Do życia oficjalnie wraca Kurier, na którego łamach już w najbliższym czasie pojawią się nowe materiały.
Kilka słów o tym, co przed nami. Przewiduję kilka korekt w zakresie dotychczasowych wektorów i doboru tematycznego. Z pewnością na stronach serwisu pojawi się zdecydowanie więcej materiałów poświęconych Królestwu; z różnych względów był to dotychczas najbardziej zaniedbany obszar. Na pierwszy ogień pójdzie słabo przedyskutowany wątek lipcowej unii. Mam nadzieję, że tematyka scholandzka – podobnie jak elderlandzka - na stałe zagości w Kurierze. Pierwsza pourlopowa salwa obejmie również kwestię reformy ustrojowej oraz permanentnego stanu wyjątkowego. Ktokolwiek miałby tutaj coś ciekawego do powiedzenia i szuka dla siebie ambony – zapraszam do pisania i nadsyłania tekstów.

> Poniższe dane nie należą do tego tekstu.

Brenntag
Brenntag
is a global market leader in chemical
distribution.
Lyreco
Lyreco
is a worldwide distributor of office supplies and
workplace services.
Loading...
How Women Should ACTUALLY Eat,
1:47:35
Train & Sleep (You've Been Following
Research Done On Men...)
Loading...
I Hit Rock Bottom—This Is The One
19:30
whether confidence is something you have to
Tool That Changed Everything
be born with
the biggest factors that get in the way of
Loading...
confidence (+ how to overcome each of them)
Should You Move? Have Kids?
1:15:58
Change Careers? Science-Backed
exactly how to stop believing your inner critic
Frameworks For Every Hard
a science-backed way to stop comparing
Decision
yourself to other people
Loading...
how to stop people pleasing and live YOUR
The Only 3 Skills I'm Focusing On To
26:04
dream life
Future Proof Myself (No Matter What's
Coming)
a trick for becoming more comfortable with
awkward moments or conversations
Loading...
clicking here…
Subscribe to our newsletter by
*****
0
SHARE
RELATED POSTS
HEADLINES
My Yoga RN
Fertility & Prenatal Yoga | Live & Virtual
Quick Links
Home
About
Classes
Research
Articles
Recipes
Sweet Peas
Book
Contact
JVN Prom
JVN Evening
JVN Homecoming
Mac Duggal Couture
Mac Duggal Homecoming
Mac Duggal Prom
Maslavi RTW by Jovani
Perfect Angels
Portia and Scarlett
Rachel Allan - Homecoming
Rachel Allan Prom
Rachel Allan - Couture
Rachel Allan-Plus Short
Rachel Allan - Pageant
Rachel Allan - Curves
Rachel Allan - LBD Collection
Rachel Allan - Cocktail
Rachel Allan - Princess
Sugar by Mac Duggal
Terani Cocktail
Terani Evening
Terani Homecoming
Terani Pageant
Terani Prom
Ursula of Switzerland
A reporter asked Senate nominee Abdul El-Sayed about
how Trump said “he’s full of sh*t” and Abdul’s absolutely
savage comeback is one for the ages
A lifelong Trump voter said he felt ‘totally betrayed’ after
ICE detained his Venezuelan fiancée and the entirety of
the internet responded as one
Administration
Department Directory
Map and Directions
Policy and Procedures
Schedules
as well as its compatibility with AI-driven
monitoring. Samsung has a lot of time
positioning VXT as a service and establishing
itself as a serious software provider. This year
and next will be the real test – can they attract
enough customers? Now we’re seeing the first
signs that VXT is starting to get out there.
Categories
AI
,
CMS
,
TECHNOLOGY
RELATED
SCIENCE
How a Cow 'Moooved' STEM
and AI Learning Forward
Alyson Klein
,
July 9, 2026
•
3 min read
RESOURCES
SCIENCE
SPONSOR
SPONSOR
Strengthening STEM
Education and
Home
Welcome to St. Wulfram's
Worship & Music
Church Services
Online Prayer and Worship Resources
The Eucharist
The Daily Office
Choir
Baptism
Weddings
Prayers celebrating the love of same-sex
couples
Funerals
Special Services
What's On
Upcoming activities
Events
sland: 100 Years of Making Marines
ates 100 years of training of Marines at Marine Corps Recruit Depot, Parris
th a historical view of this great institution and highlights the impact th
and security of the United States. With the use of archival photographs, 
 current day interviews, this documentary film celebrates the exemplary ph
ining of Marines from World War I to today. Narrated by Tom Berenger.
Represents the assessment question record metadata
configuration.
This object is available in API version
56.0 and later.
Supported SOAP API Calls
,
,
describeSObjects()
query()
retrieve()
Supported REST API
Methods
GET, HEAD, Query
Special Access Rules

Drugim, daleko mniej traumatogennym kręgiem naszego zainteresowania będzie, wybaczcie rusycyzm, „bliska zagranica”: Sarmacja, Al Rajn, Wandystan, Francja oraz (wskutek ekspansji kolonialnej na obszarze sąsiedniego Archipelagu Aztec) – Skarland. Do współpracy zachęcam wszystkich zainteresowanych pisaniem; mile widziani są zwłaszcza korespondenci zagraniczni, którzy potrafią zdobyć się na dystans wobec opisywanej (własnej) rzeczywistości.
I wreszcie krąg trzeci, czyli nowe mikronacje i mikronauci najmłodszego pokolenia. Eksploracja i - w jakiejś mierze - promocja najmłodszych państw polskiego internetu, to w tej chwili obszar, który prywatnie dostarcza mi najwięcej satysfakcji. Niezmiennie liczę na rzeczowe głosy insajderów. Byłoby co najmniej wskazane, by redakcję Kuriera zasilił jakiś zdystansowany przedstawiciel Nordaty. Spędziłem trochę czasu na wertowaniu forum i archiwalnych numerów prasy bialeńskiej i – przyznaję - jestem pod dużym wrażeniem tempa i kierunku, w jakim to wszystko ewoluuje: panowie Kamiński, Haller, Noqtern, Michalski, Swarzewski – piszcie, komentujcie, spierajcie się, nie popadajcie przedwcześnie w cynizm, usuńcie kucyki z awatarów. Nawet jeśli nie zgadzamy się w spojrzeniu na pewne sprawy – a może właśnie dlatego - coraz przyjemniej się Was czyta i chętnie gościłbym Was na jesiennych łamach Kuriera.
Obok typowej bieżączki politycznej i materiałów interwencyjnych można spodziewać się więcej materiałów przekrojowych i porównawczych, w tym cyklicznych przeglądów strategicznych w postaci raportów na temat środowiska międzynarodowego (doktryny polityki zagranicznej poszczególnych mikronacji - uwarunkowania, wyznaczniki, cele i perspektywy realizacji, bieżąca praktyka). Nawet jeśli w wielu przypadkach będzie to doklejanie głębi do kałuży, zdecydowanie jest o czym pisać i warto pokusić się tutaj o małą inwentaryzację. Mam nadzieję, że będzie to uzupełnienie dla raportów demograficznych Kuriera. Dostrzegam tu potencjał na cykliczne, kwartalne podsumowania.
Cała reszta wyjdzie w praniu. Raz jeszcze - zapraszam do współpracy.